First, it is not clear that she intended the reader to perceive an allusion to Revelation 8:5 in this passage. The phrase “throw down the censer” is certainly unmistakable. If there is an allusion to Scripture at all when she sees Jesus “throw down the censer” it is clearly an allusion to Revelation 8:5. But a number of indications demonstrate that she is not alluding to Revelation 8:5 in this statement. It is Jesus that ministers the incense, not an angel. He ministers before the ark, not the altar of incense. He throws down the censer in front of the ark, not to the earth. The statement merely echoes the language of Revelation 8:5 without referring the reader to that text. It is precarious to draw specific exegetical information from an echo of biblical language.

Second, there is clearly no attempt to exegete Revelation 8:5 in her statement. It is part of a visionary description of a future event, the close of probation. As such it is a theological or homiletical usage of Revelation 8:5. The meaning of Revelation 8:5 in the original context is not addressed.

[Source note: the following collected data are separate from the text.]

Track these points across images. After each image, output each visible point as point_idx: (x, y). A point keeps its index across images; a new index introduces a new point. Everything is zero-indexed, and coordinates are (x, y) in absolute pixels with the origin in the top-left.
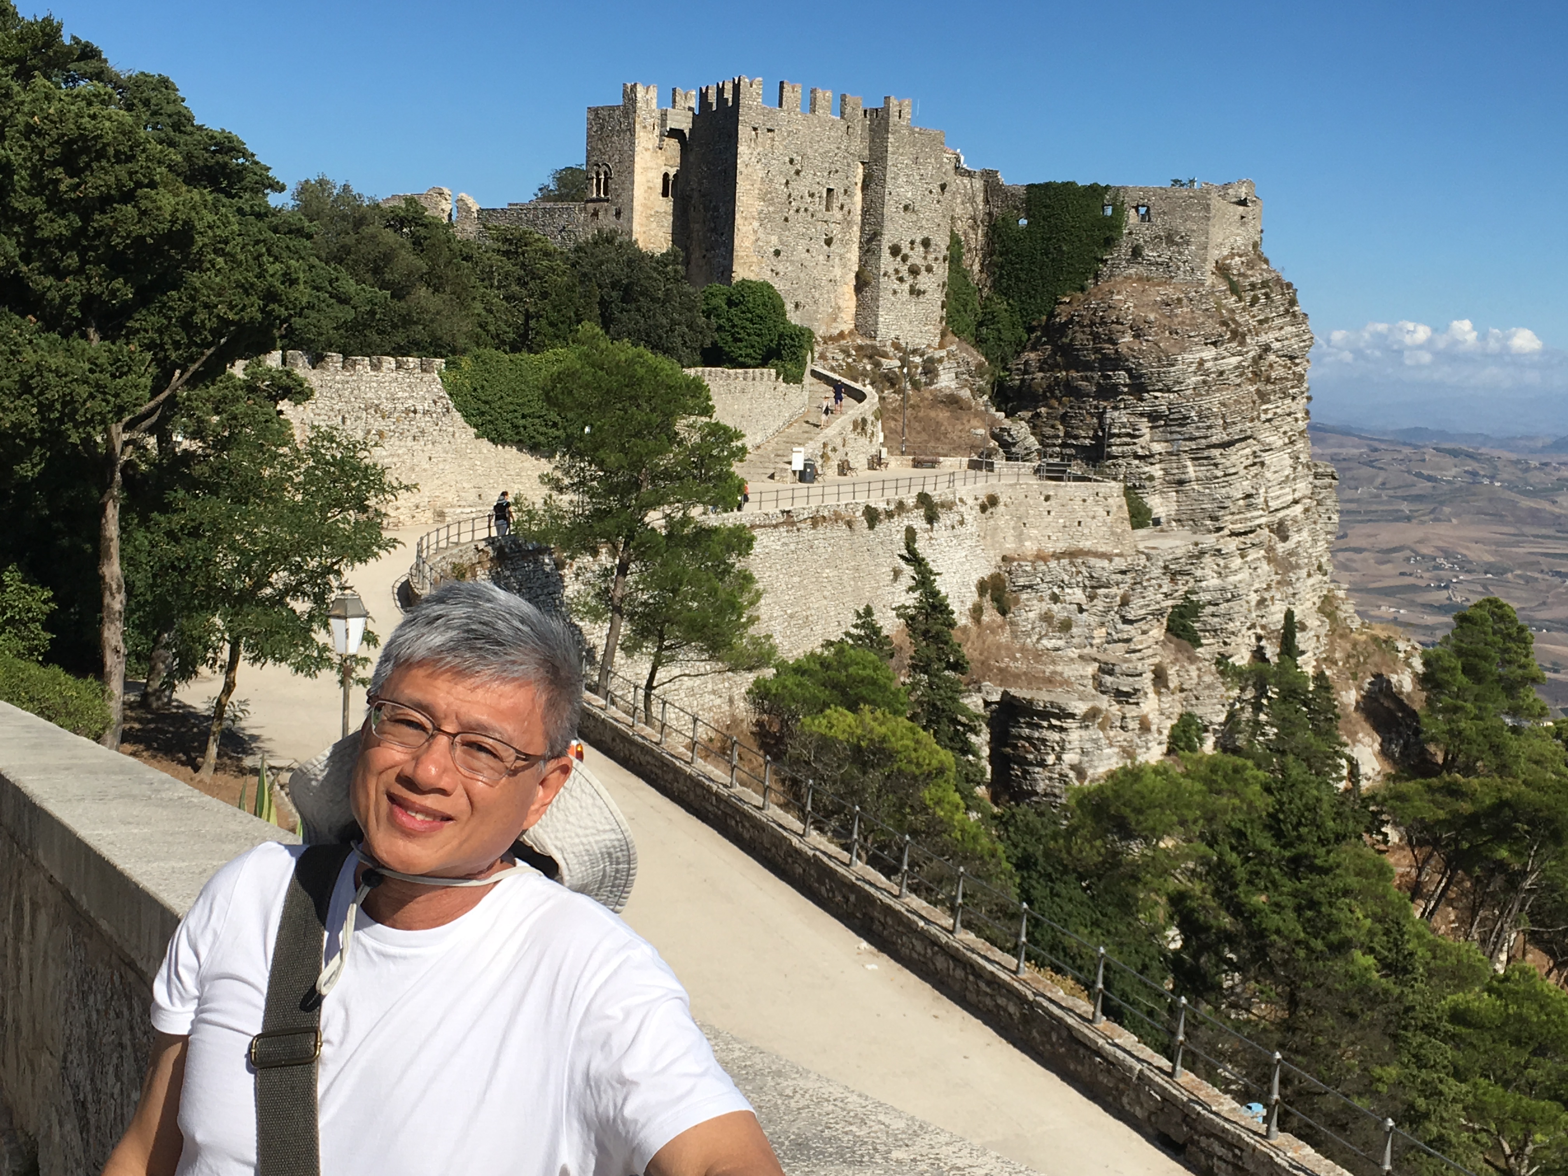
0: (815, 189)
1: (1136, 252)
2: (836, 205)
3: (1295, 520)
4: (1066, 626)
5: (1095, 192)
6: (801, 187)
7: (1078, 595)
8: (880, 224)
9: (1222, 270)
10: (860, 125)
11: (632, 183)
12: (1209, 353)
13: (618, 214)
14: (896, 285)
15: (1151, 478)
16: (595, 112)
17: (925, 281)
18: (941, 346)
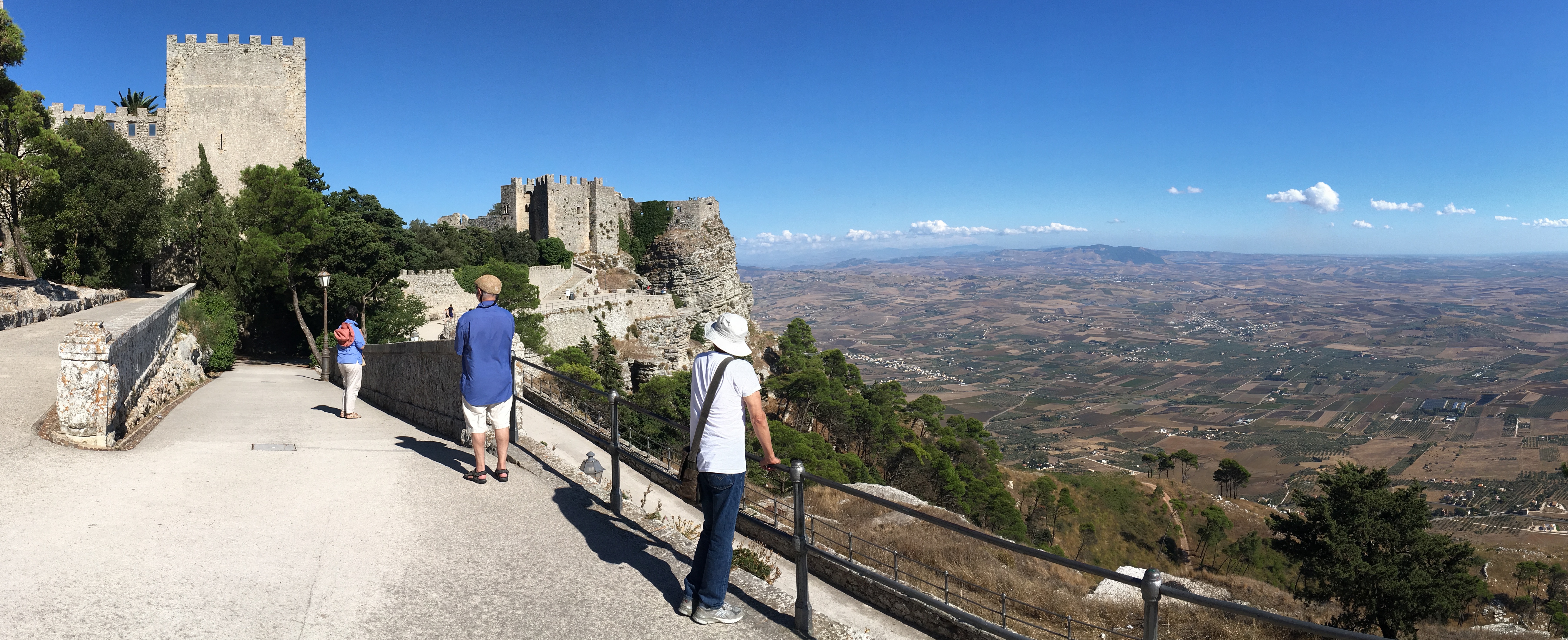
0: (574, 208)
1: (678, 221)
2: (581, 212)
3: (736, 302)
4: (657, 339)
5: (663, 203)
6: (569, 207)
7: (660, 330)
8: (595, 217)
9: (705, 225)
10: (587, 187)
11: (516, 209)
12: (702, 251)
13: (512, 218)
14: (602, 236)
15: (688, 292)
16: (503, 187)
17: (611, 234)
18: (618, 254)
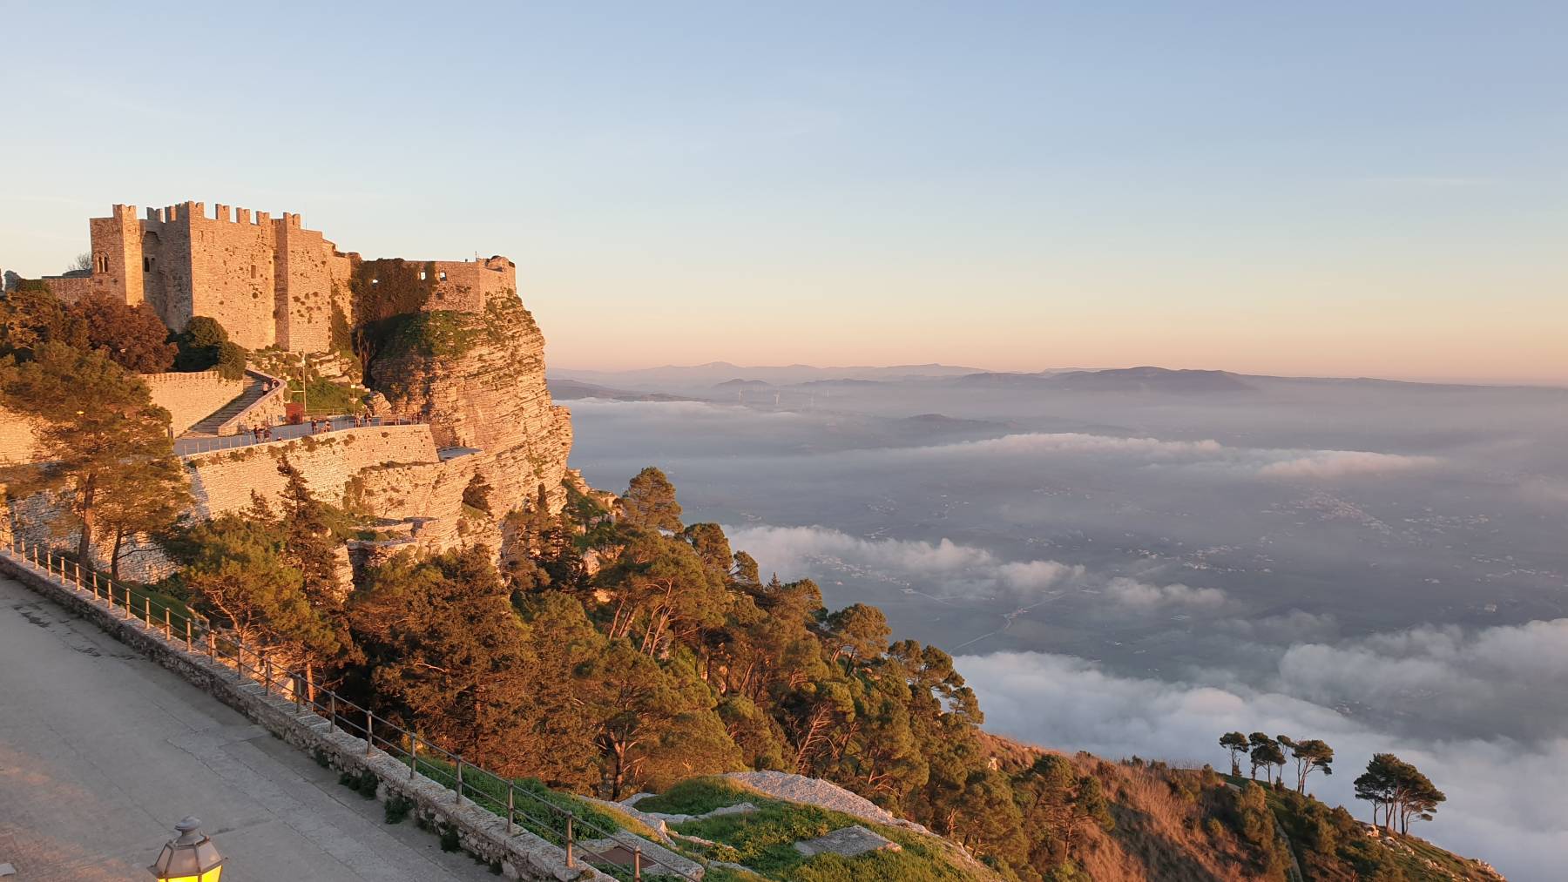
0: (244, 266)
1: (441, 297)
5: (414, 263)
6: (234, 264)
8: (285, 283)
9: (489, 305)
11: (124, 264)
13: (115, 282)
15: (458, 420)
16: (95, 221)
17: (316, 316)
18: (330, 353)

Third, the statement occurs in a published work, which was edited with considerable care. However, the reference is unique to this statement, so it may not reflect a settled understanding that Revelation 8:5 is to be associated with the end-time close of probation.

Fourth, as mentioned earlier, the exegesis of Revelation 8:5 is not central to the issue in Early Writings, 279-280. The issue at hand is a description of the close of probation, not the context of Revelation 8. The description of Jesus throwing down the censer could be left out without materially affecting the theological content of the statement.

Fifth, the statement is an early one, thus an interpreter wishing to understand her usage here should be prepared for the possibility that a later statement may decisively clarify this one. The possible implications of this statement should not be pressed in the face of a later one, particularly if the later statement significantly modifies the material at issue.

Finally, the allusion only occurs one time in all of her available works. Even if its meaning appeared clear to all interpreters it could be questioned whether Ellen White’s intention in the allusion had been rightly understood. Certainly, she has not gone out of her way to clarify in what way Revelation 8:5 is related to the close of probation.

To summarize, as much as we would like to have exegetical help in determining the meaning of Revelation 8:5 and its context, Early Writings, 279-280, even if it alluded to Revelation 8:5, should not be used for that purpose. It is not an attempt to exegete Revelation 8, neither is Revelation 8 central to the topic in its context. Neither is it reasonably certain that Ellen White intended the reader to perceive an allusion to Revelation 8:5. The passage in Early Writings should not be used to settle the exegesis of Revelation 8.